Вид — это усредняющий компьютер. Он выстраивает поколение за поколением, статистическое описание миров, в которых предки сегодняшних представителей этих видов жили и размножались. Это описание написано на языке ДНК. Оно находится не в ДНК каждого индивида, но совокупно в ДНК — эгоистичных кооператорах — всей размножающейся популяции. Возможно, «выборка информации» лучше отражает суть, чем «описание». Если вы найдете тело животного, новый вид, ранее неизвестный науке, знающий зоолог сможет исследовать и анатомировать каждую его деталь, способен «прочитать» его тело и рассказать нам об окружении, в котором жили его предки: пустыне, тропическом лесу, арктической тундре, умеренной лесистой местности или коралловом рифе. Зоолог должен быть также способен сказать вам, читая его зубы и кишечник, чем животное питалось. Плоские, подобные жерновам зубы и длинный кишечник со сложными тупиками указывают, что это было травоядное животное; острые, режущие зубы и короткий, несложный кишечник указывают на плотоядное животное.
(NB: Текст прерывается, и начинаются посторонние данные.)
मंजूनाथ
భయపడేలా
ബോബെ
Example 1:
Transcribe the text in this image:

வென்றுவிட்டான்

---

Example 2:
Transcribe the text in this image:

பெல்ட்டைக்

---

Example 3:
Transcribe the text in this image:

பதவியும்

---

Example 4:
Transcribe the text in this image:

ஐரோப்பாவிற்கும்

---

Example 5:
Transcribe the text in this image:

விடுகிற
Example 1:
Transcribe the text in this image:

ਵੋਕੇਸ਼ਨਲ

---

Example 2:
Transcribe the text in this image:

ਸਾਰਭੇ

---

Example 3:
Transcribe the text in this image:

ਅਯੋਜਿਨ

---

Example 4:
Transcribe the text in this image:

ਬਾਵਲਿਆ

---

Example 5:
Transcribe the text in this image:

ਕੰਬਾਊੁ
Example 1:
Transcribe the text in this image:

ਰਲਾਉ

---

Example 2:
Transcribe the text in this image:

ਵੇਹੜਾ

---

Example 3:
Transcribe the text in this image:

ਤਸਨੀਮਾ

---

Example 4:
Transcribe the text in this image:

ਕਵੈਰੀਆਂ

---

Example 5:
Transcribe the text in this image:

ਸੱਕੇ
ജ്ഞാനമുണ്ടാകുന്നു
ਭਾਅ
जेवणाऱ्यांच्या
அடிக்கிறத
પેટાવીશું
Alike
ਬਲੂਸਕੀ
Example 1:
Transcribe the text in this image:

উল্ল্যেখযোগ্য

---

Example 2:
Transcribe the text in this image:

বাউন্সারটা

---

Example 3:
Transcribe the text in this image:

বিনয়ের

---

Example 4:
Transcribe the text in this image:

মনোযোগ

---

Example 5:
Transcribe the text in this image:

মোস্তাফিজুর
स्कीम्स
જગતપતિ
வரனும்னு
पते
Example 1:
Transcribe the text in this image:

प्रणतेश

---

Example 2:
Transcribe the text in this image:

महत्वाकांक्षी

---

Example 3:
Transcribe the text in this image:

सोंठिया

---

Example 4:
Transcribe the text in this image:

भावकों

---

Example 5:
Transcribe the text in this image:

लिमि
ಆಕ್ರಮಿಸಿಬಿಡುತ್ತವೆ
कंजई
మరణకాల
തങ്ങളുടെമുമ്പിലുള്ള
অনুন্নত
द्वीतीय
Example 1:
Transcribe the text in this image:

Лапы животного, его глаза и другие органы чувств разъясняют способ, которым оно перемещалось, и как оно искало пищу. Его полосы или пятна, его усики, рога или гребешки обеспечивают, для посвященного, чтение сведений о его социальной и половой жизни.
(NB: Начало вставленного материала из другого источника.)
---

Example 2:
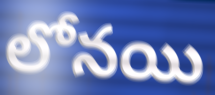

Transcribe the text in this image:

లోనయి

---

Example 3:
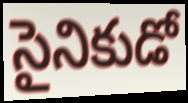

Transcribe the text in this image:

సైనికుడో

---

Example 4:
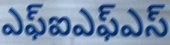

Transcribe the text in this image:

ఎఫ్ఐఎఫ్ఎస్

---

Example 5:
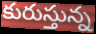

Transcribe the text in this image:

కురుస్తున్న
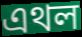
এথল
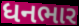
ધનભાર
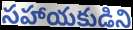
సహాయకుడిని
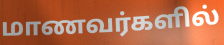
மாணவர்களில்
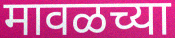
मावळच्या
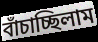
বাঁচাচ্ছিলাম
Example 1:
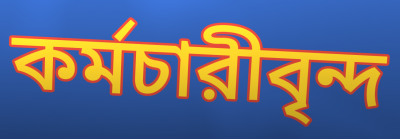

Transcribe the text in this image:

কর্মচারীবৃন্দ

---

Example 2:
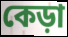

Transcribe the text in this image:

কেড়া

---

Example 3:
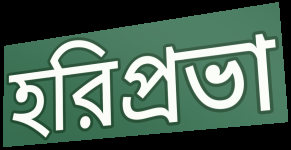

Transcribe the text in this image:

হরিপ্রভা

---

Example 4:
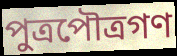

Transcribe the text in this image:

পুত্রপৌত্রগণ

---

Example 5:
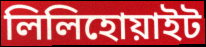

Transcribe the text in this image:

লিলিহোয়াইট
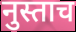
नुस्ताच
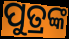
ପୁତ୍ରଙ୍କ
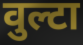
वुल्टा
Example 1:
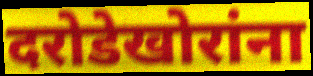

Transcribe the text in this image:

दरोडेखोरांना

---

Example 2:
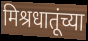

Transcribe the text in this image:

मिश्रधातूंच्या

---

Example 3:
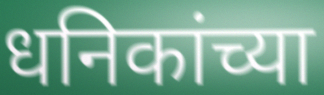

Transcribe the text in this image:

धनिकांच्या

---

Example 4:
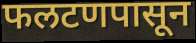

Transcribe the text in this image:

फलटणपासून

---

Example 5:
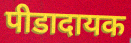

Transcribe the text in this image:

पीडादायक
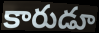
కారుడూ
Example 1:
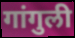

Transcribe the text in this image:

गांगुली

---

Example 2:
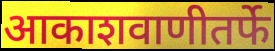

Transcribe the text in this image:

आकाशवाणीतर्फे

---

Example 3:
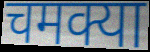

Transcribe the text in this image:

चमक्या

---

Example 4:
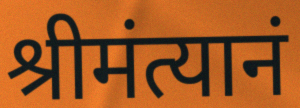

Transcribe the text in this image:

श्रीमंत्यानं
Но у зоологической науки впереди длинный путь. Современная зоология может «прочитать» тело вновь обнаруженного вида только до степени грубого, качественного вердикта о его вероятной среде обитания и образе жизни. Зоология будущего занесет в компьютер еще многие параметры анатомии и химии «читаемого» животного. Что еще более важно, мы не будем проводить измерения отдельно. Мы усовершенствуем математические методы объединения информации о зубах, кишечнике, химии желудка, социальной окраске и средствах защиты, крови, костях, мускулах и связках. Мы объединим методы анализа взаимосвязи этих параметров друг с другом. Компьютер, объединив все, что известно о теле неизвестного животного, построит подробную, количественную модель мира, или миров, в которых выжили предки животного. Это, мне кажется, равносильно утверждению, что животное, любое животное, это модель или описание его собственного мира, а точнее миров, в которых естественным отбором отобирались гены его предков.

В некоторых случаях тело животного — это описание мира в прямом смысле, его наглядное представление. Палочник живет в мире из веток, и его тело — репрезентативный слепок веток, листьев, трещин, почек и всего остального. Волосяной покров оленя — пестрая картина лесной подстилки, освещенной солнечным светом, проходящим сквозь деревья. Пяденицы являются моделью лишайника на коре дерева. Но так же, как искусство не должно быть буквальным и репрезентативным, животные, можно сказать, отражают свой мир по-другому: импрессионистским, скажем, или символическим. Художник, пытающийся эффектно изобразить скорость полета, едва ли смог бы сделать что-то лучшее, чем формой стрижа. Возможно потому, что у нас есть интуитивное понимание обтекаемости форм, может быть потому, что мы привыкли к стреловидной красоте современных реактивных самолетов, может быть потому, что мы получили определенные знания физики турбулентности и числа Рейнольдса, в этом случае мы можем сказать, что форма стрижа воплощает в себе закодированные факты о вязкости воздуха, в котором летали его предки. Как бы там ни было, мы рассматриваем стрижа как деталь, соответствующую миру высокоскоростных полетов, как рука соответствует перчатке, впечатление усиливается, когда мы сопоставляем его с неуклюжестью стрижа, оказавшегося на земле и неспособного взлететь.